■ **ARBEITSAUFTRAG 1**
Schreiben Sie bitte aus der Filmbeschreibung den Abschnitt zwischen „Die einheimische Bevölkerung“ und „mit ihm teilt.“ ab, beide Stellen eingeschlossen.
■ **ARBEITSAUFTRAG 2**
Greifen Sie die Filmbeschreibung bitte dort auf, wo sie endet, und führen Sie sie weiter.

■ **LESETEXT**
"""

SHANHAI IJIN SHÔKAN

FRUITS OF PASSION

Film | Retrospektive Terayama Shûji

FRUITS OF PASSION

上海異人娼館

SHANHAI IJIN SHÔKAN

Gegen Ende der 20er Jahre des 20. Jahrhunderts bringt Sir Stephen die Dame O in ein Bordell, oder auch „Blumenhaus“, in China. Die beiden haben einen wahnsinnigen Pakt geschlossen, den sie nun bis zum letzten Schluss ausführen. Prostituiert und allen Besuchern auf Gedeih und Verderb ausgeliefert, empfindet O absolute Liebe für Sir Stephen.

Die einheimische Bevölkerung der internationalen Konzessionen in Shanghai und Hong Kong beginnt, sich gegen die ausländischen Privilegien aufzulehnen. Sir Stephen, der ein perverses Vergnügen daran entwickelt hatte, eine Gruppe heimlicher Verschwörer zu finanzieren, erkennt die Gefahr und lehnt weitere Beiträge ab. Er verfolgt seinen wilden Traum, dessen Opfer und Instrument O ist und den sie allein mit ihm teilt.

"""

■ **DATENSATZ**
"""

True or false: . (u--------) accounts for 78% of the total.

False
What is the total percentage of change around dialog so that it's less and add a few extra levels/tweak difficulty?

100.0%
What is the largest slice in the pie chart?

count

"""
"""

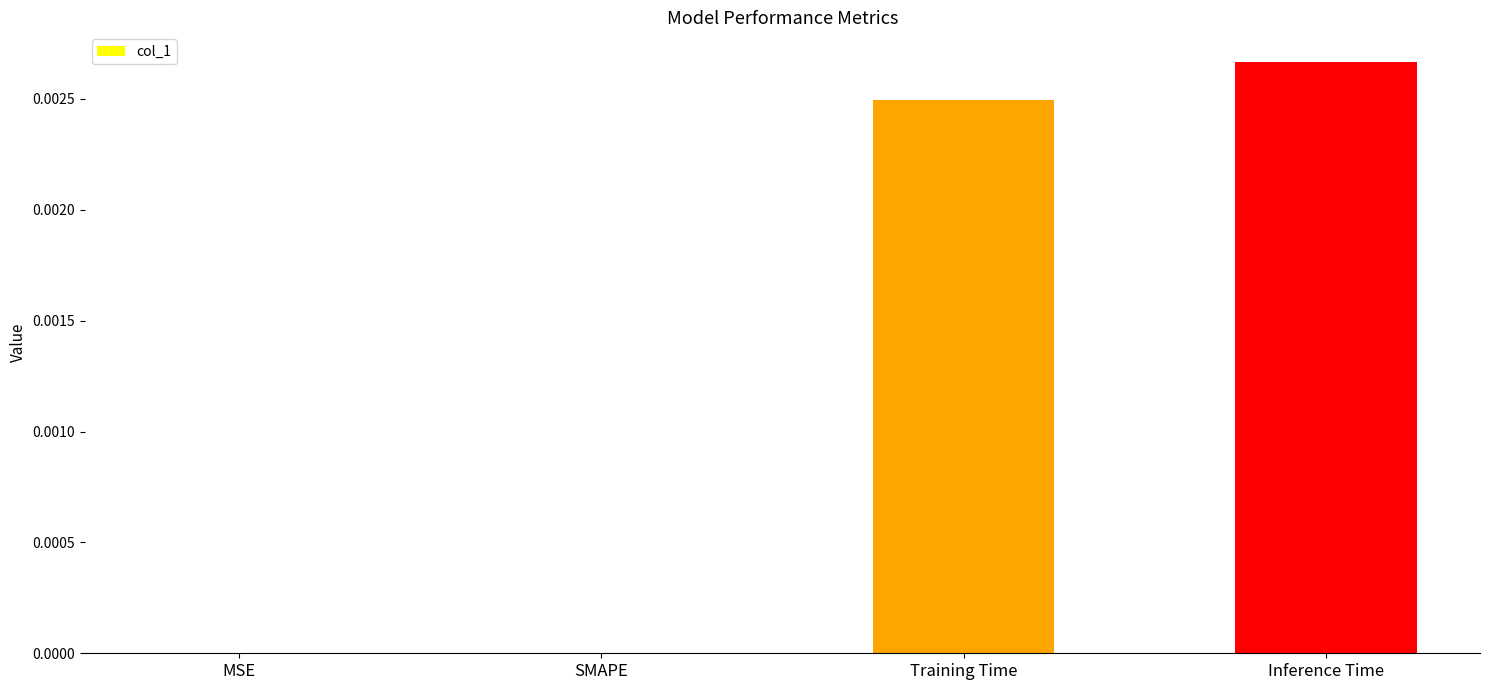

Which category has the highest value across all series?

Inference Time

"""
"""

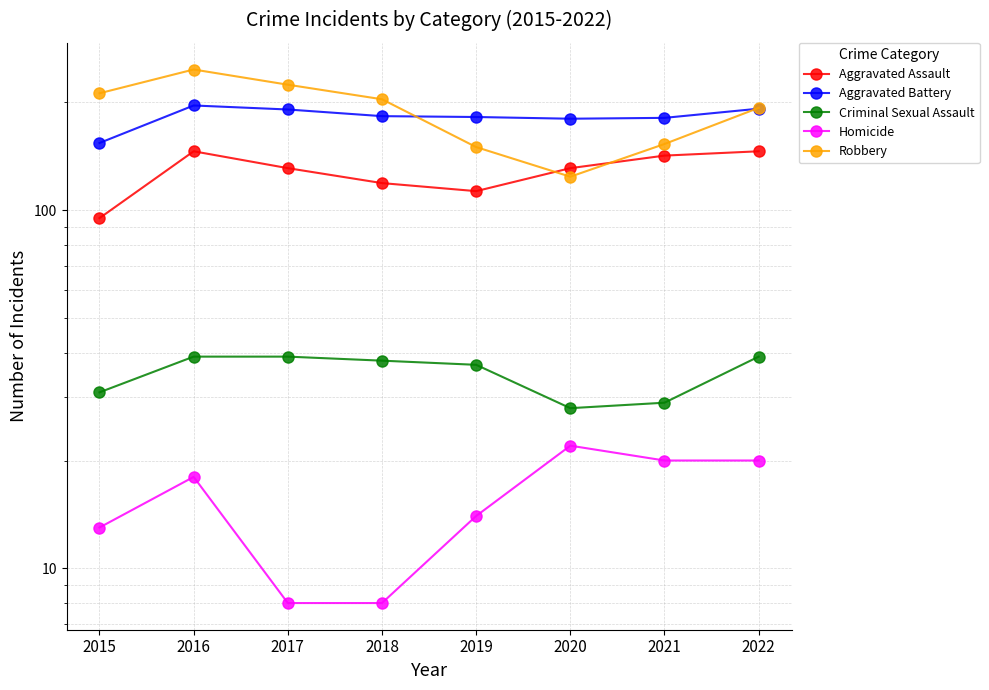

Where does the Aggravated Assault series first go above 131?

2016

"""

■ **ANTWORTFELD 1**
Die einheimische Bevölkerung der internationalen Konzessionen in Shanghai und Hong Kong beginnt, sich gegen die ausländischen Privilegien aufzulehnen. Sir Stephen, der ein perverses Vergnügen daran entwickelt hatte, eine Gruppe heimlicher Verschwörer zu finanzieren, erkennt die Gefahr und lehnt weitere Beiträge ab. Er verfolgt seinen wilden Traum, dessen Opfer und Instrument O ist und den sie allein mit ihm teilt.

■ **ANTWORTFELD 2**
Ebenso wie die Kunden haben auch die Frauen im „Blumenhaus“ ihre Manien. Einsame, mitleiderregende Gestalten, die Seite an Seite leben, aber niemals in ihrer Einsamkeit zusammenkommen. Ein Piano scheint am Grund des Flusses in endloser Begleitung ihrer Träume zu spielen. In den Straßen gehen die Menschen aneinander vorbei, ohne sich zu erkennen.

Als Sir Stephen einen jungen Mann anrempelt, ahnt er nicht, dass dieser ihn zerstören wird. Für O mag dieser junge Mann nur ein weiterer Kunde sein, aber Sir Stephen, der die beiden heimlich beobachtet, fühlt sich betrogen, da die Jugend den beiden Kindern einen Moment von Anmut verleiht. Die Liebe der O zu ihm, diese Liebe bis zum Wahnsinn, der Selbstauslöschung, der totalen Erniedrigung, war umsonst.

Er findet den Jungen und bringt ihn um. Im Trubel einer farbenfrohen Feier teilt der Tod O mit, maskiert und verschleiert in Schwarz, dass Sir Stephen verschwunden ist. Wird sie am Schluss frei sein?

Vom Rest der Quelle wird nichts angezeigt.